#16042: CVE-2013-1752: Limit amount of data read by limiting the call to readline().
The SSLFakeFile.readline() method needs to support limiting readline() as
well. It's not a full emulation of readline()'s signature, but this class
is only used by smtplib's code, so it doesn't have to be.
Modified version of original patch by Christian Heimes.

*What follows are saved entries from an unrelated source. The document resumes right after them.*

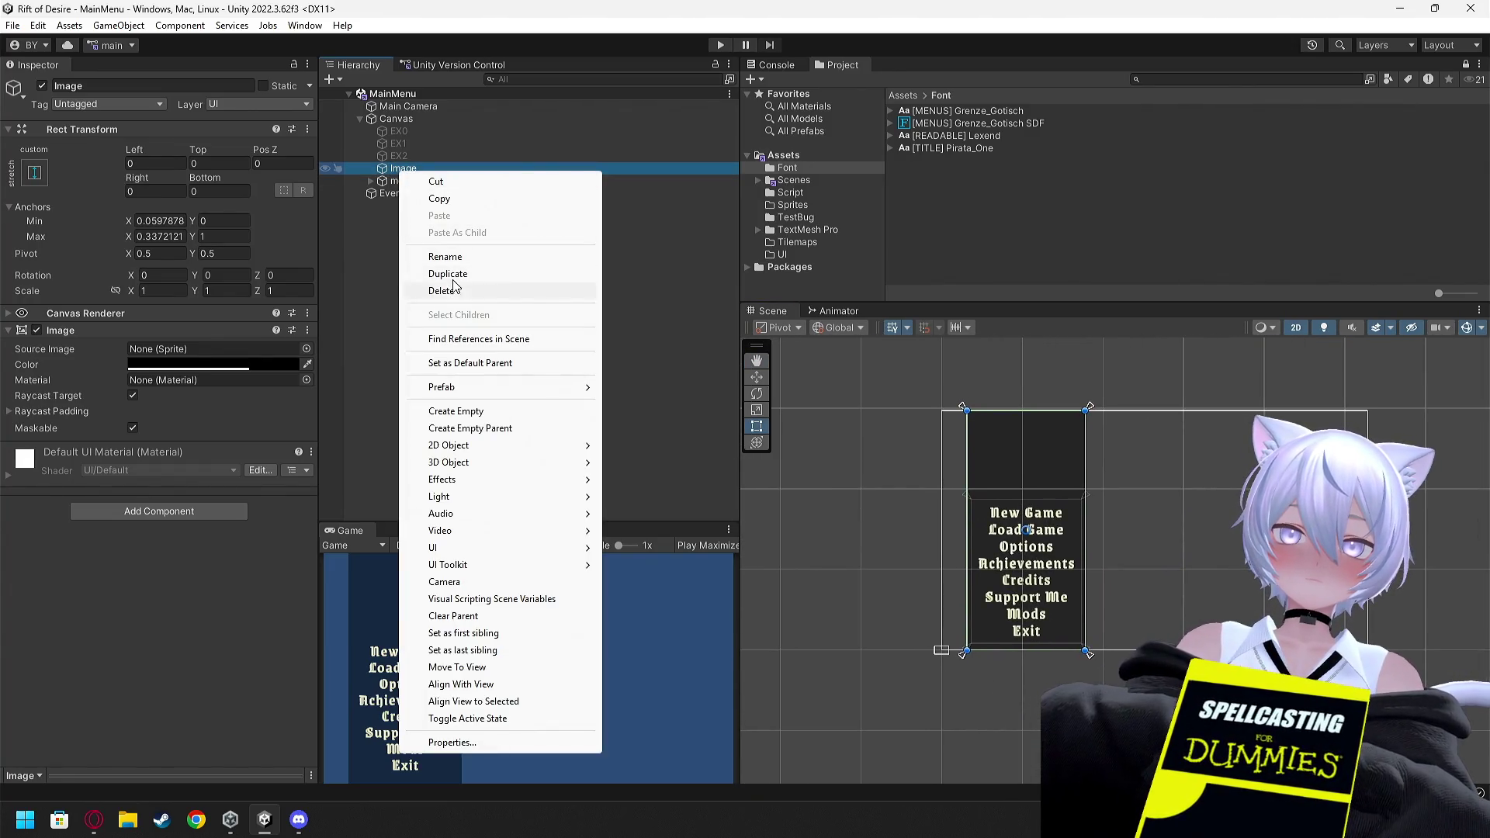
Rename the Image object to BG
{"action": "left_click", "coordinate": [457, 258]}
{"action": "type", "text": "BG"}
{"action": "key", "text": "Return"}
Preview the EX0 Lustwood background image, then switch it off again
{"action": "left_click", "coordinate": [398, 155]}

diff --git a/Lib/smtplib.py b/Lib/smtplib.py
index 41a3c97..a8a7884 100755
--- a/Lib/smtplib.py
+++ b/Lib/smtplib.py
@@ -57,6 +57,7 @@
SMTP_PORT = 25
SMTP_SSL_PORT = 465
CRLF="\r\n"
+_MAXLINE = 8192 # more than 8 times larger than RFC 821, 4.5.3
OLDSTYLE_AUTH = re.compile(r"auth=(.*)", re.I)
@@ -170,10 +171,14 @@
def __init__(self, sslobj):
self.sslobj = sslobj
- def readline(self):
+ def readline(self, size=-1):
+ if size < 0:
+ size = None
str = ""
chr = None
while chr != "\n":
+ if size is not None and len(str) >= size:
+ break
chr = self.sslobj.read(1)
if not chr: break
str += chr
@@ -334,11 +339,13 @@
if self.file is None:
self.file = self.sock.makefile('rb')
while 1:
- line = self.file.readline()
+ line = self.file.readline(_MAXLINE + 1)
if line == '':
self.close()
raise SMTPServerDisconnected("Connection unexpectedly closed")
- if self.debuglevel > 0: print>>stderr, 'reply:', repr(line)
+ if self.debuglevel > 0: print >>stderr, 'reply:', repr(line)
+ if len(line) > _MAXLINE:
+ raise SMTPResponseException(500, "Line too long.")
resp.append(line[4:].strip())
code=line[:3]
# Check that the error code is syntactically correct.